Les banques jouent le jeu en fractionnant le crédit et en prenant une hypothèque
supérieure à la valeur déclarée.
Le fisc veille au grain et entreprend de faire des redressements.

Ses noms sont multiples, mais sa couleur est unique. Le noir, le dessous-de-table, le hors contrat, le non-déclaré… Les expressions se font concurrence pour illustrer le mieux possible la pratique du noir dans l’immobilier. Sur le plan juridique, l’expression «noir» n’existe ni dans le dahir des obligations et des contrats, ni dans le Code de commerce. La pratique y est décrite et condamnée sous tous ses aspects. L’expression, elle, vient de la rue. Qu’est-ce que le noir ? Pour être bref, le noir est le montant que l’acquéreur d’un bien immobilier ou foncier paie et ne déclare pas aux services de l’enregistrement, c’est-à-dire au fisc.

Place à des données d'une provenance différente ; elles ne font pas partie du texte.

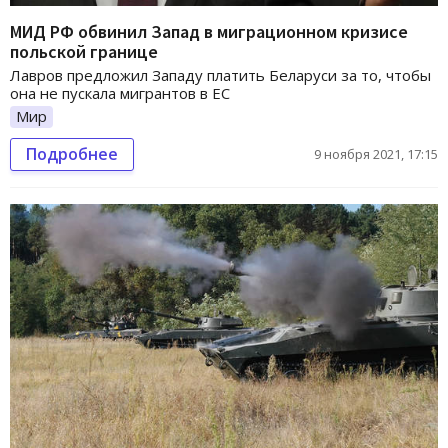
МИД РФ обвинил Запад в миграционном кризисе
польской границе
Лавров предложил Западу платить Беларуси за то, чтобы
она не пускала мигрантов в ЕС
Мир
Подробнее
9 ноября 2021, 17:15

Par extension, le noir est tout ce qui est encaissé ou payé sans figurer dans les déclarations fiscales. C’est un système qui s’est développé parallèlement à la loi, reflétant ainsi un état d’esprit qui a forcé les habitudes à tel point que des secteurs structurés ont fini par faire avec.

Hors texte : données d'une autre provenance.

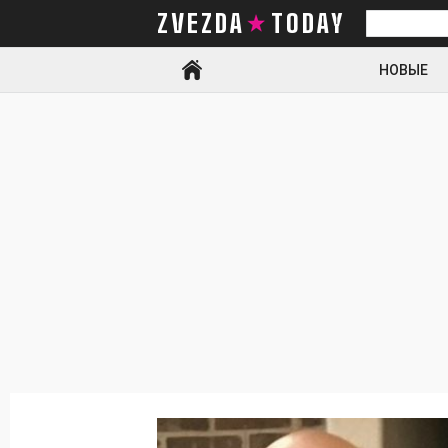
ZVEZDA TODAY
Искать
НОВЫЕ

Aujourd’hui, du promoteur immobilier à l’acheteur, en passant par le banquier et le fisc, tout le monde s’est adapté d’une manière ou d’une autre. Les uns l’ont adopté, les autres se sont excessivement armés pour que l’Etat ne soit pas lésé. Entre les deux, c’est tout le secteur de l’immobilier qui se trouve condamné à traîner éternellement une image archaïque.

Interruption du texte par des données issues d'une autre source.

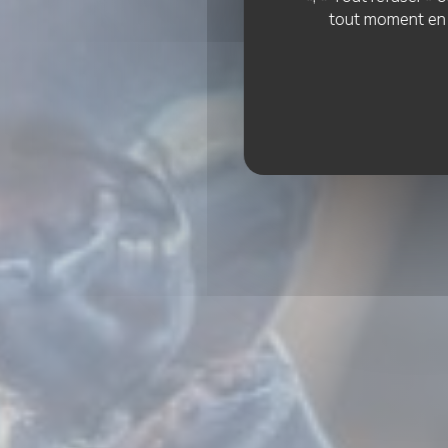
Les
tout moment en c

Les assises de l’immobilier prévues à l’été 2004 aborderont certainement la question, mais en attendant, le secteur présente une particularité asphyxiante. Sa structure de base est plombée par les dessous-de-table. D’ailleurs, pour comprendre le noir et en cerner le circuit, le ministère de l’Habitat a lancé une étude via ses antennes au niveau local. «Nous envoyons des gens qui se présentent comme des acquéreurs potentiels aux points de vente des appartements. Les résultats de cette enquête seront prêts à fin mars», précise Moulay Cherif Tahiri, directeur de la promotion immobilière au sein du ministère de tutelle.
Le logement économique et social épargné par le fléau
En attendant, la Vie éco a réalisé sa propre enquête. Et force est de constater que le noir existe presque partout… à deux exceptions près : le logement économique et social, et dans les transactions réalisées par quelques sociétés de promotion immobilière assez structurées. Dans le premier cas, pour pouvoir bénéficier de l’exonération de la TVA (régime spécial applicable aux logements économique et social), les promoteurs sont obligés de passer par des appels d’offres et donc de faire appel à des fournisseurs structurés qui émettent une facture en bonne et due forme. La procédure est donc transparente. Dans le second cas, il s’agit le plus souvent de grands groupes immobiliers qui ont opté pour la transparence. Nous pouvons citer à ce titre la CGI, le groupe Beladi, le groupe Doha et quelques autres.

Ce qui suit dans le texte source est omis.